Unsurprisingly, the final essay of this issue, “Inside Indie Bookstores,” pushed the commerce of writing. “Once the authors, agents, editors, publishers, and salespeople have finished their jobs, it’s up to these stalwarts to get books where they belong: into the hands of readers.” The essay highlighted Richard Howorth, owner of Square Books bookstore. As for the last rubric, “Bullseye,” one literary journal (Subtropics—University of Florida) got a free ad (unless of course it paid for it) and was highlighted vis-à-vis how to submit to it. Not much in that little article with the exception of the same-old, same-old celebrity name droppings—we published blabla and blablabla. Didn’t anyone besides me get tired of seeing that same-old, same-old crap?

Finally, more amazing than the writing stuff in P$W were the readers of the stuff, who far from rejecting the crap as I did, ingurgitated eagerly and thankfully. Cite Mike Powell: “I stumbled upon your publication and felt compelled to reach out. Within your pages, I felt sincerity, pride, and truth. The type of sincerity that makes you feel accompanied, the type of pride that only the proud can possess.” And blablabla. Cite also Erin Steeley: I just finished turning the pages of Poets & Writers Magazine and was astounded when I saw the black bar at the top of the last page informing me of your nonprofit status and mission. I had chosen the magazine originally for its quality writing, but found this to be a great treat at the end. I am glad that I unknowingly chose a magazine that is doing something as meaningful with its profits as you are.” Steeley was yet another reader who never learned to question and challenge. Indeed, some nonprofit organizations paid their CEOs six-figure salaries. Perhaps P$W paid its CEOs six-figure salaries. Other nonprofits backed America’s wars all the time. P$W as a nonprofit backed the established order, which backed war all the time… currently orchestrated by #50, Obama. Yes, P$W “supports the all-important work of cultivating literary activity in urban and rural communities throughout the United States.” Sadly, however, the type of “literary activity” it supported would always be the kind that did not question the established order.

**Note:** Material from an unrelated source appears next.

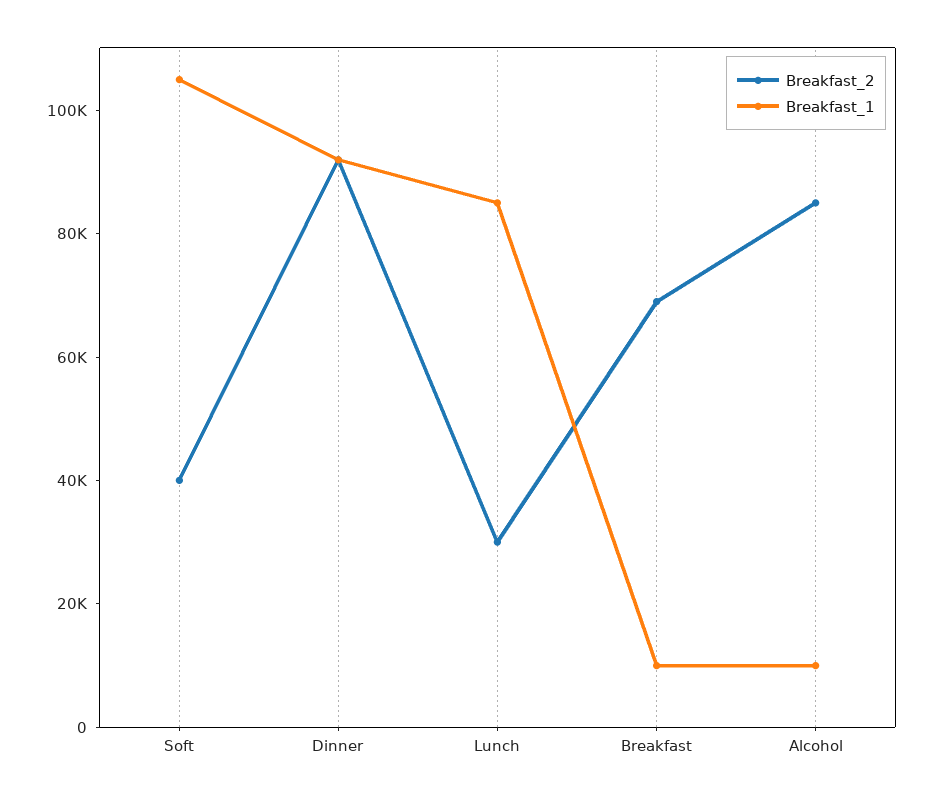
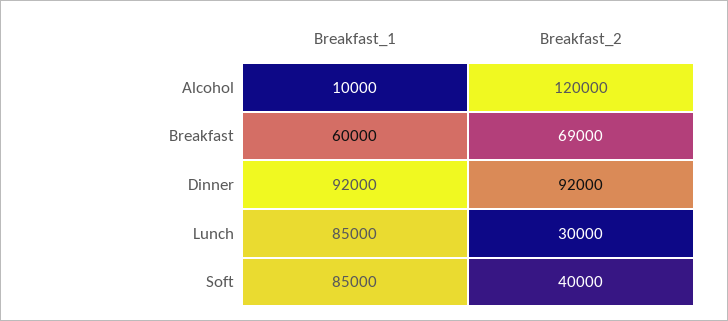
Breakfast_1, Soft: 105000 -> 85000
Breakfast_1, Breakfast: 10000 -> 60000
Breakfast_2, Alcohol: 85000 -> 120000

MONEY would always be detrimental to the health of poets and writers, for MONEY would always be distributed by organizations like P$W, Academy of American Poets, Poetry Foundation, and National Endowment for the Arts to those not questioning that MONEY or those organizations. MONEY would always serve in the interests of the established order to bury the rare voices of dissidence. Business would always thrust its controlling fingers into everything. Just take a look at the board of directors of P$W!